FiveThirtyEight.com’s projection model currently has the Wolves odds set at 95 percent for making the playoffs. However, season-long point differential is a key variable in that calculus.

For the Wolves, this means Butler’s production is being factored in going forward. Translation: Even though the Wolves have flashed two-straight impressive wins, the odds are certainly lower than this. But even those optimistic odds factor in the seven or eight seed.

The odds of finishing in the six-seed-or-better are lower. Hypothetically, let’s say the Wolves have equal odds of landing in the 5, 6, 7, or 8 seed. Even if we take 538’s optimistic 95 percent, that is only a 47.5 percent chance of landing in the “good” spots.

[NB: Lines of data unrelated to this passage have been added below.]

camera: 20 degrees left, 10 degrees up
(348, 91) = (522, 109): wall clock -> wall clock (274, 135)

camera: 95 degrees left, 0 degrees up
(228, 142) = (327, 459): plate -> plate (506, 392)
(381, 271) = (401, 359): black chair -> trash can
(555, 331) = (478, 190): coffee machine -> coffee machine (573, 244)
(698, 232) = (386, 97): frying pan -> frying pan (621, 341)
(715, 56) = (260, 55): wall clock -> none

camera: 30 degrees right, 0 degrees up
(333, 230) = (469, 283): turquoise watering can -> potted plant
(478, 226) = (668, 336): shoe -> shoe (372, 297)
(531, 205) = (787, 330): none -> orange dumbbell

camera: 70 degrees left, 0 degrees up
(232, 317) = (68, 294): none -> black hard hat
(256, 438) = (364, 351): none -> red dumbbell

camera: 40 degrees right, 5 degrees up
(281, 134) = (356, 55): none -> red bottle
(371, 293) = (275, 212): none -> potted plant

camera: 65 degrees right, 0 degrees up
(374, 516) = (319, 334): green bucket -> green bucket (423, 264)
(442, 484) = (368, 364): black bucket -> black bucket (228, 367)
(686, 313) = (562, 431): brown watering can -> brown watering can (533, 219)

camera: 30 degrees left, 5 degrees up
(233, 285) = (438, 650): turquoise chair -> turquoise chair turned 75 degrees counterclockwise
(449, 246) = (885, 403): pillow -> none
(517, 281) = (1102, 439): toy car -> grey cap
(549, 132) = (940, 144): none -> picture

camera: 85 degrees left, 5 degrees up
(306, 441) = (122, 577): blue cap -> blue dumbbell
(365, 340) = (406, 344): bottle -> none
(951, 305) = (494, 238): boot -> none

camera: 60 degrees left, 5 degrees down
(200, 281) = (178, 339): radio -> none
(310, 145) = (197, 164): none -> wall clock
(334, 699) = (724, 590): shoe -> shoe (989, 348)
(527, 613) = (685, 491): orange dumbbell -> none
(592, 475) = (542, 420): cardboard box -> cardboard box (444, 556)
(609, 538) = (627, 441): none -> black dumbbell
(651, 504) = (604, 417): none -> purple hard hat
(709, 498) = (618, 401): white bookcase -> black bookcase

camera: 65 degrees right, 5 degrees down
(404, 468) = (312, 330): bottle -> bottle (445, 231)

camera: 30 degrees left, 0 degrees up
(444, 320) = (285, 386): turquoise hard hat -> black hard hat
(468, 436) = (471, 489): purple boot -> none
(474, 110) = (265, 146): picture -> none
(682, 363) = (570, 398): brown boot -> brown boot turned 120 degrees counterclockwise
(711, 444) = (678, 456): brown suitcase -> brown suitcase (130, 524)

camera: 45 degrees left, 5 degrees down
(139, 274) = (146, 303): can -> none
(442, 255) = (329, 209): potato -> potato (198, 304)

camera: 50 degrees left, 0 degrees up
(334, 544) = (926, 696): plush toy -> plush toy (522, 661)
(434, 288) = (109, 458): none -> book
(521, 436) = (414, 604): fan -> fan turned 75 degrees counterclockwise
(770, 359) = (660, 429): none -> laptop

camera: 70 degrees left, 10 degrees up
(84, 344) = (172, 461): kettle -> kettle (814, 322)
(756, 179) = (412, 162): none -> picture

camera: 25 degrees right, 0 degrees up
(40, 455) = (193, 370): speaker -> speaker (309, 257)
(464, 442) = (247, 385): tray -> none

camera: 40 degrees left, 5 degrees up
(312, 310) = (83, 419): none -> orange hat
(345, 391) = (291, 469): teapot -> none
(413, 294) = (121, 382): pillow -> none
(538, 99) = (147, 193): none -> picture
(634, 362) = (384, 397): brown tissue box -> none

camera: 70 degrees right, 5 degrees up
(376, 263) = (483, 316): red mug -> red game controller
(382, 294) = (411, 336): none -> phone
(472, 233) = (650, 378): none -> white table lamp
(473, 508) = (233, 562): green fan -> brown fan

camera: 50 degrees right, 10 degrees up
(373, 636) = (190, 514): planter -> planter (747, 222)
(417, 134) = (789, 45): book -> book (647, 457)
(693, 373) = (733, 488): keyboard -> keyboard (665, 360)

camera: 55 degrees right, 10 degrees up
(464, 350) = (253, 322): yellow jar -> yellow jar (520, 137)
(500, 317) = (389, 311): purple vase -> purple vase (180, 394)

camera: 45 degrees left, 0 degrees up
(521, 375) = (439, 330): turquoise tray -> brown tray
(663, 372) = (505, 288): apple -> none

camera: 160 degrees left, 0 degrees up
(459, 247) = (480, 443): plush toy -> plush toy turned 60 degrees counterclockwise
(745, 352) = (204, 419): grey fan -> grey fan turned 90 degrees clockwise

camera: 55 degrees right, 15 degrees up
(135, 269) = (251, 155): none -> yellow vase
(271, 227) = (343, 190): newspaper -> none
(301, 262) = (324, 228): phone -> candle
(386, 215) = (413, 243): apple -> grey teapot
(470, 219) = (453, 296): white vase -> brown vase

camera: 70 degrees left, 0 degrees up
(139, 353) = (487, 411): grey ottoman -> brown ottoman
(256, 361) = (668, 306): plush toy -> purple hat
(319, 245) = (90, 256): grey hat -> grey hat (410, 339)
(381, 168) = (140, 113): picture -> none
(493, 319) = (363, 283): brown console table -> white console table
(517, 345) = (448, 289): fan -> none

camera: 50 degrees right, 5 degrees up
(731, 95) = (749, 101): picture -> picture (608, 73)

A clear line of demarcation can be drawn there. The six-seed-or-better presents a far different prospectus than being Warrior or Rocket chum. If the Wolves were to square off in round one against even Portland or Oklahoma City (the best of the second-best) they would be playing in a series where they have an actual puncher’s chance. That is a big difference. Those are the series that give discernable playoff experience, maybe even two rounds worth.

If the Wolves can grab the six seed, the Payne details become less painful; the playoffs become (more) fun and the front office deals with the draft and the offseason when they get there.

A lot will happen in the final four weeks; projecting is almost futile. But the glass-half-full view for the Wolves can be that missing the playoffs isn’t the end of the world. In fact, it might end up changing everything.